On trouve de nos jours toutes sortes d'assiettes différentes en fonction du type de nourriture avec laquelle on a l'intention de les remplir, ce qui était loin d'être le cas à l'époque: il y a les assiettes plates, les assiettes creuses ou à soupe, aussi appelées "assiettes profondes" en Belgique, et les assiettes à dessert qui sont plus petites que les précédentes, mais tout de même plus grandes que les soucoupes qui peuvent être considérées comme de toutes petites assiettes. En Suisse romande, les soucoupes se disent "sous-tasses".

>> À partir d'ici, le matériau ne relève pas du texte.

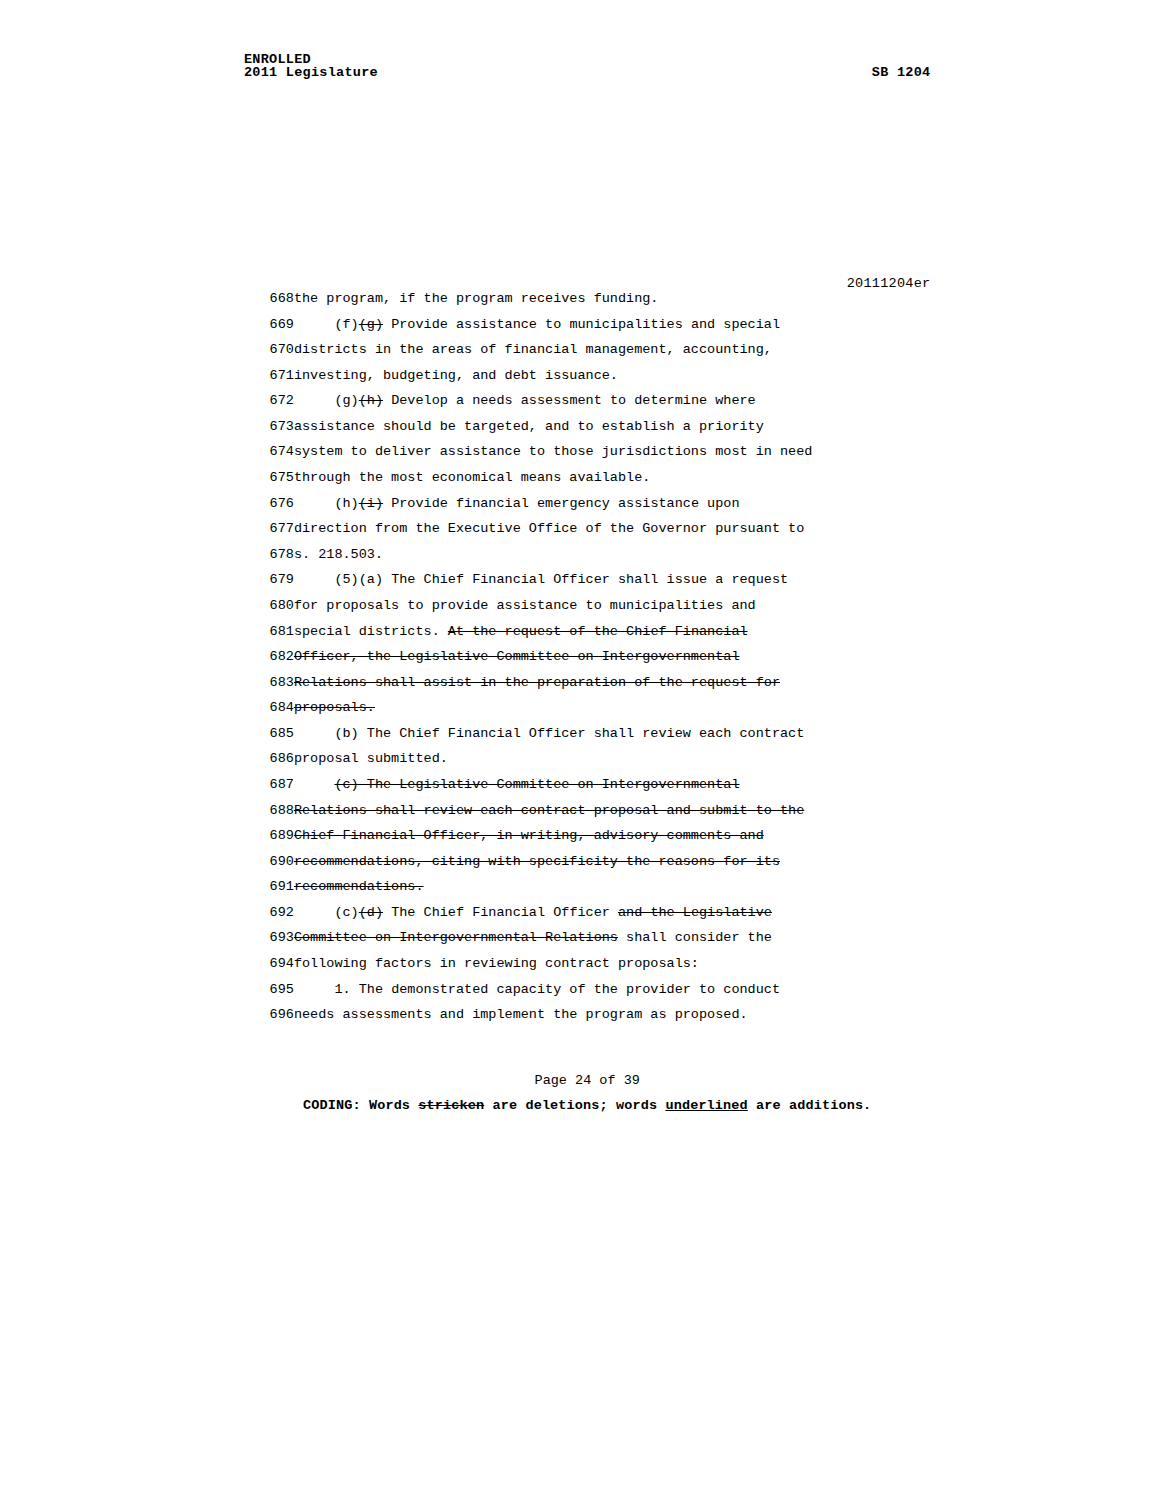ENROLLED 2011 Legislature SB 1204
20111204er
| 668 | the program, if the program receives funding. |
| 669 | (f) (g) Provide assistance to municipalities and special |
| 670 | districts in the areas of financial management, accounting, |
| 671 | investing, budgeting, and debt issuance. |
| 672 | (g) (h) Develop a needs assessment to determine where |
| 673 | assistance should be targeted, and to establish a priority |
| 674 | system to deliver assistance to those jurisdictions most in need |
| 675 | through the most economical means available. |
| 676 | (h) (i) Provide financial emergency assistance upon |
| 677 | direction from the Executive Office of the Governor pursuant to |
| 678 | s. 218.503. |
| 679 | (5)(a) The Chief Financial Officer shall issue a request |
| 680 | for proposals to provide assistance to municipalities and |
| 681 | special districts. At the request of the Chief Financial |
| 682 | Officer, the Legislative Committee on Intergovernmental |
| 683 | Relations shall assist in the preparation of the request for |
| 684 | proposals. |
| 685 | (b) The Chief Financial Officer shall review each contract |
| 686 | proposal submitted. |
| 687 | (c) The Legislative Committee on Intergovernmental |
| 688 | Relations shall review each contract proposal and submit to the |
| 689 | Chief Financial Officer, in writing, advisory comments and |
| 690 | recommendations, citing with specificity the reasons for its |
| 691 | recommendations. |
| 692 | (c) (d) The Chief Financial Officer and the Legislative |
| 693 | Committee on Intergovernmental Relations shall consider the |
| 694 | following factors in reviewing contract proposals: |
| 695 | 1. The demonstrated capacity of the provider to conduct |
| 696 | needs assessments and implement the program as proposed. |
Page 24 of 39
CODING: Words stricken are deletions; words underlined are additions.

L'assiette peut aussi désigner non pas la pièce de vaisselle, mais son contenu. Au menu de certains restaurants, on trouve les formules "assiette anglaise", qui consiste en un assortiment de viandes froides, et "assiette nordique", composée de saumon et de poissons fumés (truite, haddock, etc.) Pour parler du contenu d'une assiette, il existe également le mot "assiettée":  une assiettée de jambon ou de soupe.

Un "pique-assiette" est une personne qui se fait inviter partout, qui profite d'une situation sans rien donner en échange, et l'expression "ne pas lever le nez de son assiette" qualifie une personne qui reste silencieuse pendant tout un repas.

 

¹&²Centre National de Ressources Textuelles et Lexicales (CNRTL) & Claude Duneton, La puce à l'oreille, Éditions Stock, 1978.